Потеряла покой Зиновия, когда услышала, что Кручяну станет сторожем душ на кладбище. Она-то твердо знает: по ту сторону могилы другая жизнь ждет. Там увидишь Иуду, скажешь «здрасьте» Люциферу и Николе-угоднику… Пока в сторожах был бухгалтер Костэкел, Зиновия не тужила, но теперь его сменит Георге и хоронить станут по-новому… Хоть и моложе бабки Кручяну, а господь его раньше прибрал. Молодой, да в активистах-атеистах ходил — тут и гадать нечего, понесут его на кладбище с музыкой!

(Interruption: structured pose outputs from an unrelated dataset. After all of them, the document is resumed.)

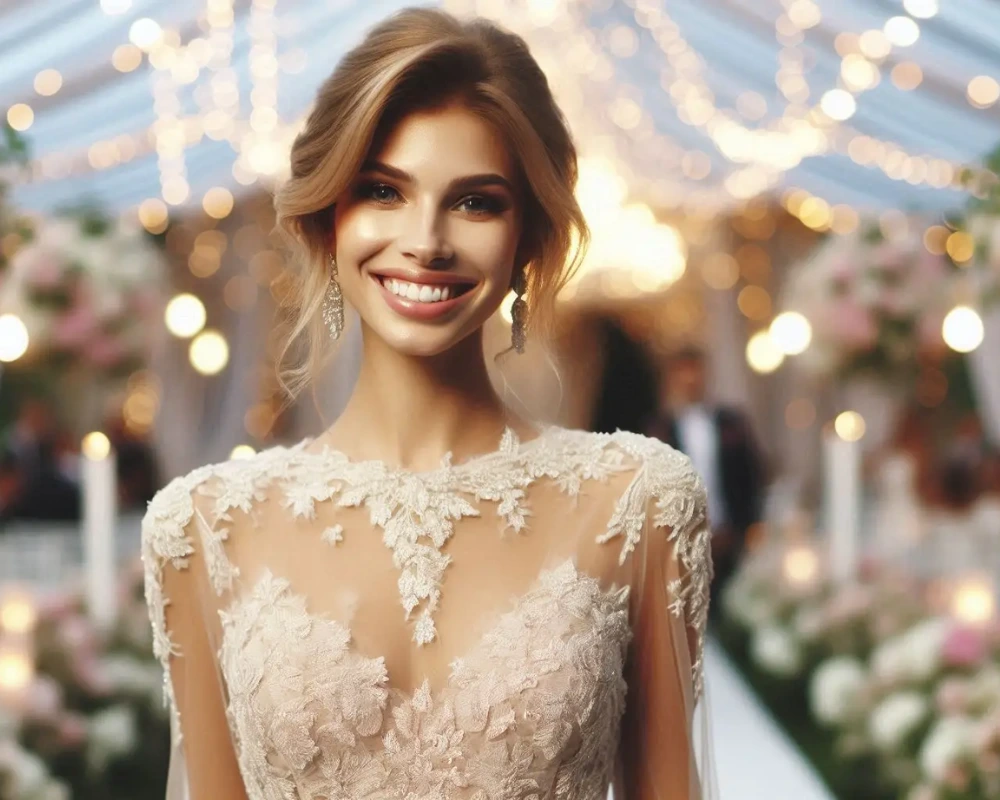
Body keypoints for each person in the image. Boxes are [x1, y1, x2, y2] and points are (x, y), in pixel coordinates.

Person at [141, 9, 715, 800]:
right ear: (326, 218)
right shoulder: (200, 528)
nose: (426, 241)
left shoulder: (639, 501)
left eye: (476, 202)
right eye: (383, 190)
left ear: (529, 239)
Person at [645, 346, 764, 616]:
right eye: (683, 376)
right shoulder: (659, 429)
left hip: (728, 534)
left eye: (696, 374)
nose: (691, 382)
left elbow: (751, 476)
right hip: (680, 541)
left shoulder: (731, 423)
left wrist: (746, 526)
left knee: (733, 609)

— От костлявой не укроешься… — проворчала старушка, не дождавшись ответа. — Только вижу я, церковь на замке, попы курить стали, в божьем храме играет электрическое радио. И провожают человека в последний путь под «трали-вали»…
Вот отчего испереживалась Зиновия… Испокон веков трудился в поте лица крестьянин, созданный богом из немой глины, и так же молча уходил в глину, обращаясь в прах земной. Музыка для него — это танец и веселье, визги и прыжки, гулянье и радость. Каково ей думать, старушке восьми десятков от роду, что рядом с гробом на все лады будет дудеть духовой оркестр?
Когда человек покидает землю, утрату должны прочувствовать и близкие и незнакомые. Так от века заведено: мучились родами, терзались люди в земной своей юдоли, страдали от смертных мук, никто в селе раньше не осмелился бы подняться на кладбище в компании музыкантов. Все равно что цыганский табор вместо священника! Георге молод, ему море по колено — Зиновия готова руку дать на отсечение, заиграет для него на кладбище музыка. Тогда и бабушку, горе ей, под марши понесут, ведь Георге узаконит новый обычай… А ей хотелось сказать: дорогие, внук мой свадьбу затеял, так прошу, пока мы вместе, давайте поговорим и о моей «свадьбе», небесной. Хочу уйти привычно, по старинке, хотя бы как покойный Костэкел…
Со свадьбой молодых проще управиться — было бы еды-питья вдоволь да музыка погромче играла, тогда и веселье пойдет напропалую. Другое дело затея Зиновии — чтобы толковали о ее похоронах во всей округе. Нашей бабушке лестно, если село от мала до велика без приглашений пойдет за гробом, и хорошо бы, чтоб не просто шли — стонали, слезами обливались, причитали жалостно. Кто не плачет, пусть исполнится важностью, какая видна на лице невесты, и достоинством, печалью светлой: «Прощай, мама Зиновия, навеки прощай, родимая. Простите ей, сельчане, дорогие…» Мужчины же будут ступать гордо и торжественно, по-жениховски.